SOURCE PASSAGE:
------------------------------------------------------------------------
Then what can we do about systematic errors? Since a systematic error represents an intrinsic bias in the system consisting of the observer, his instruments, and his methods, the only way you can assess them is to vary the system. Some systematic errors are very easy to spot. Suppose you're measuring the thickness of something with a micrometer whose jaws are out of adjustment, so that it reads 0.06 mm rather than zero when the jaws are firmly closed. If the reading you get is 7.62 mm, you'd subtract the "zeroing error" and take the thickness as 7.56 mm. Most cases aren't this easy. If your meter stick is a cheaply made plastic one whose "millimeter" gradations are really 0.9962 mm apart, how are you going to tell? Using that meter stick, you aren't. You have to compare it to some precise standard, or use it to measure some previously known distance, or intercompare several different meter sticks of unrelated origin. Is your lab partner a little cross- eyed, so that he always reads the voltmeter one notch to the left of where it should be read? Compare readings made by several different observers. Are there contaminants in your instrumentation that are masking, or distorting, your results in a quantitative analysis? Run through all the steps of the experiment with a sample of known composition, or perhaps with no sample at all, and develop a correction to apply to your actual results. And so on. Ridding a given laboratory experiment of its systematic errors requires experience, imagination, and ingenuity.
Notice that if your experimental method itself is wrong, or ill-conceived,
or limited, this itself becomes a source of systematic error. In these
elementary lab experiments we won't (knowingly) give you any methods that
are downright wrong; but some of them do have definite limitations, and
you must always be
on the lookout for these.
------------------------------------------------------------------------
INPUT DATA:
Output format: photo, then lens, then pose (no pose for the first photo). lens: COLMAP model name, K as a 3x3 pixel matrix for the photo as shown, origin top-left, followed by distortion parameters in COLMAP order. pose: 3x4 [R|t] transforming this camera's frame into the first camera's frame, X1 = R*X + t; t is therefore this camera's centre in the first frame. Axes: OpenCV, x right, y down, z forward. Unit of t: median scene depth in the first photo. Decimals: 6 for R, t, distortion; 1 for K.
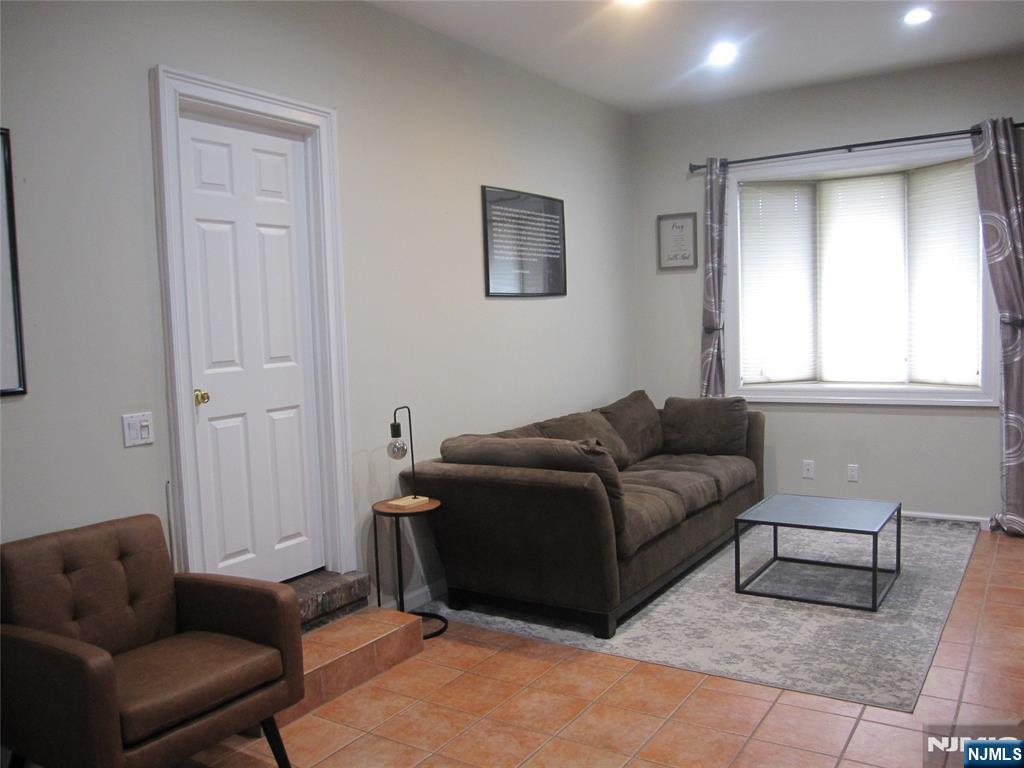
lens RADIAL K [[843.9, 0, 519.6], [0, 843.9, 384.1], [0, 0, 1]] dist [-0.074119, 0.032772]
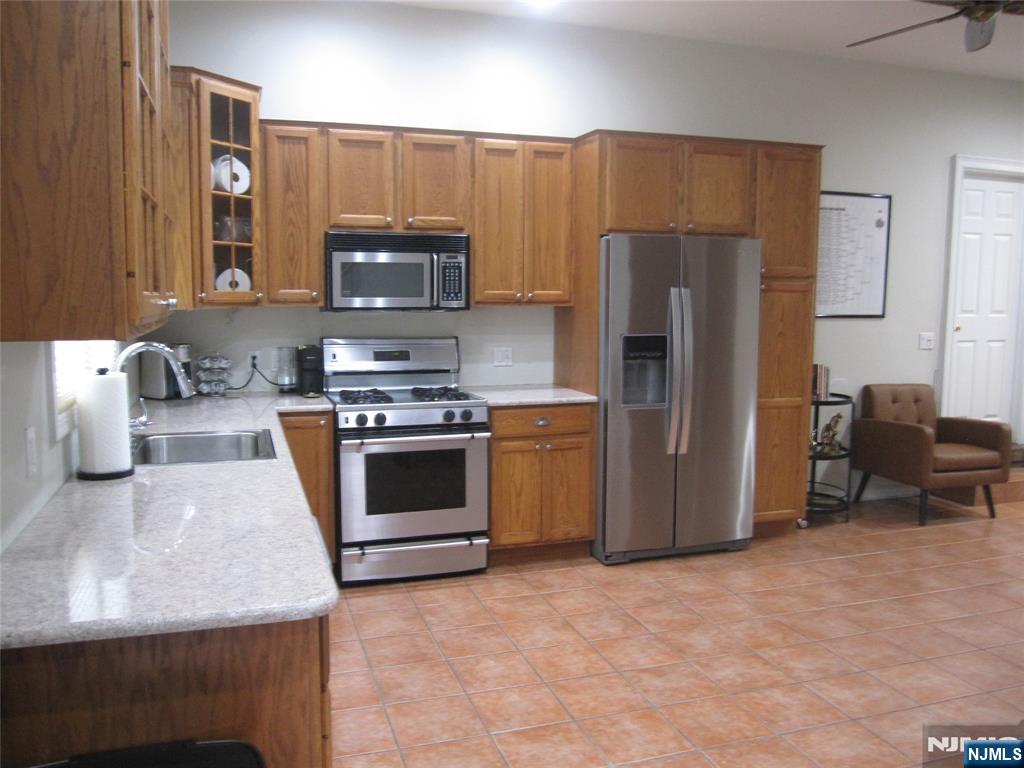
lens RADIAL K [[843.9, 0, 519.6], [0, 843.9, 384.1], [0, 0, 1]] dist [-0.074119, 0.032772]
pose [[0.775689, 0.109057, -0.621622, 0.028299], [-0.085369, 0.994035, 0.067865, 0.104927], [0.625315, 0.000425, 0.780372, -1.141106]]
------------------------------------------------------------------------
BRIEF A:
Quote the passage on systematic errors word for word, starting with "Notice that if" and going on through "lookout for these.".
BRIEF B:
According to the passage on systematic errors, what does the out-of-adjustment micrometer read when its jaws are firmly closed?
This listing was taken from a different source than the passage on systematic errors.

TASK RESPONSE A:
Notice that if your experimental method itself is wrong, or ill-conceived,
or limited, this itself becomes a source of systematic error. In these
elementary lab experiments we won't (knowingly) give you any methods that
are downright wrong; but some of them do have definite limitations, and
you must always be
on the lookout for these.

TASK RESPONSE B:
0.06 mm